Problem requirements: Will you write out the data exactly, excluding every picture?

Given information:
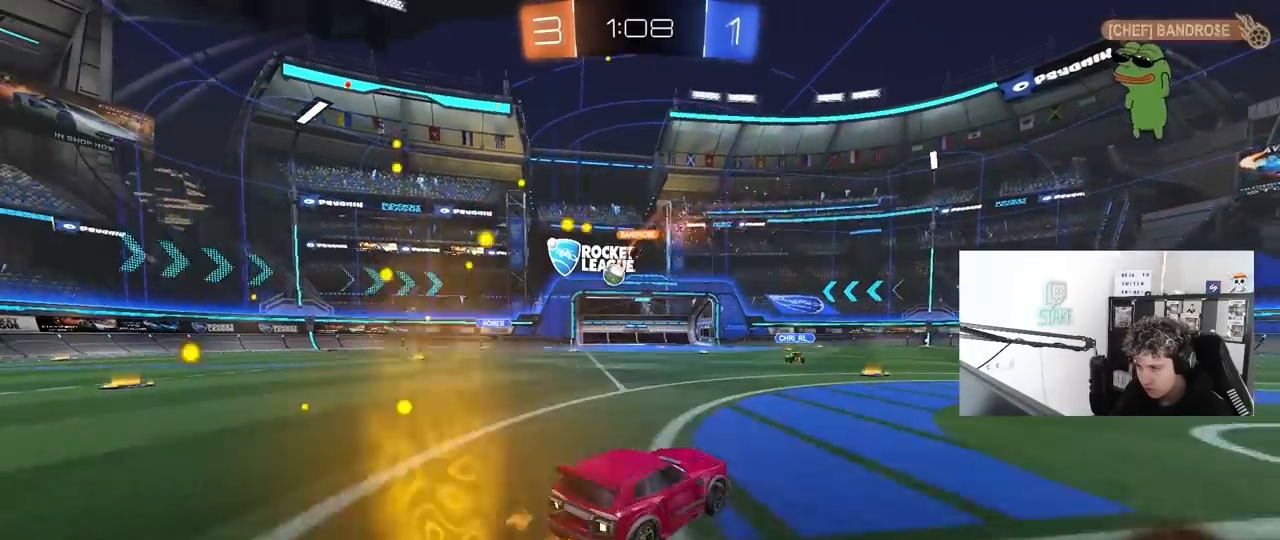
{"keys": ["w"], "mouse": [], "mouse_move": "still", "events": [[133, "a", "up"]]}
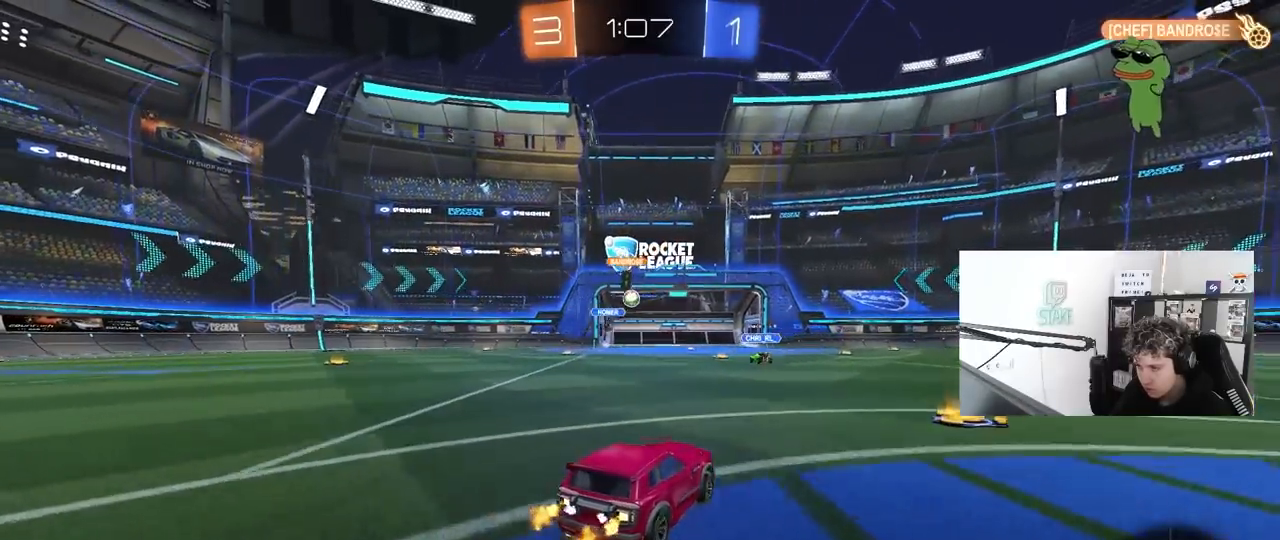
{"keys": ["a", "w"], "mouse": [], "mouse_move": "still", "events": [[233, "a", "down"]]}
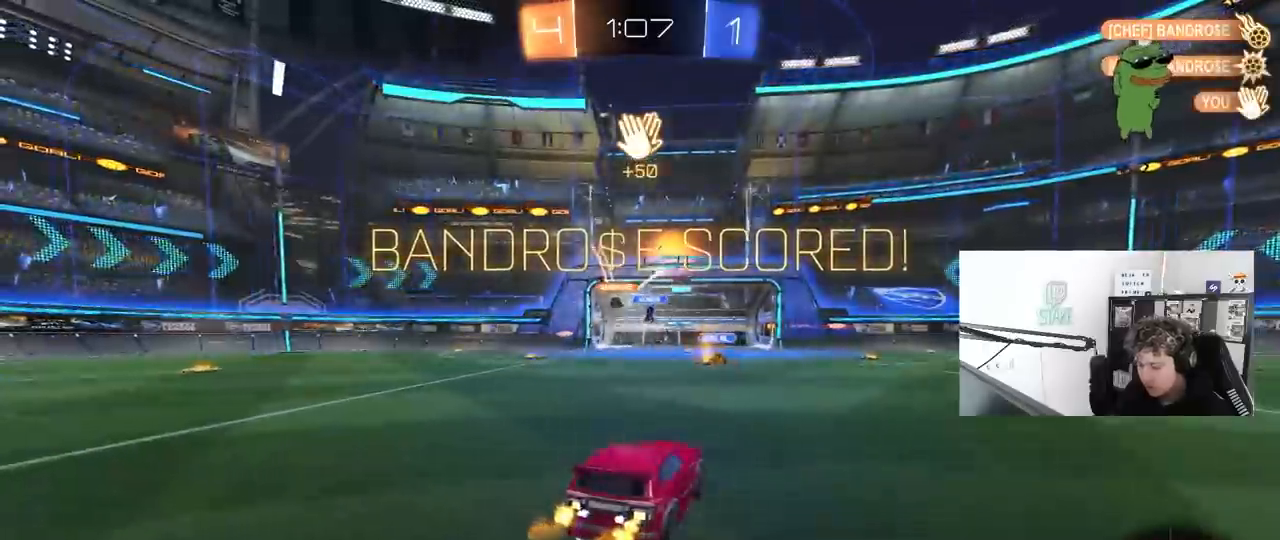
{"keys": ["w"], "mouse": ["left", "right"], "mouse_move": "still", "events": [[17, "a", "up"], [117, "mouse_left", "down"], [350, "d", "down"], [450, "mouse_right", "down"], [483, "d", "up"]]}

Task answer:
{"keys": ["w"], "mouse": [], "mouse_move": "still", "events": [[133, "a", "up"]]}
{"keys": ["a", "w"], "mouse": [], "mouse_move": "still", "events": [[233, "a", "down"]]}
{"keys": ["w"], "mouse": ["left", "right"], "mouse_move": "still", "events": [[17, "a", "up"], [117, "mouse_left", "down"], [350, "d", "down"], [450, "mouse_right", "down"], [483, "d", "up"]]}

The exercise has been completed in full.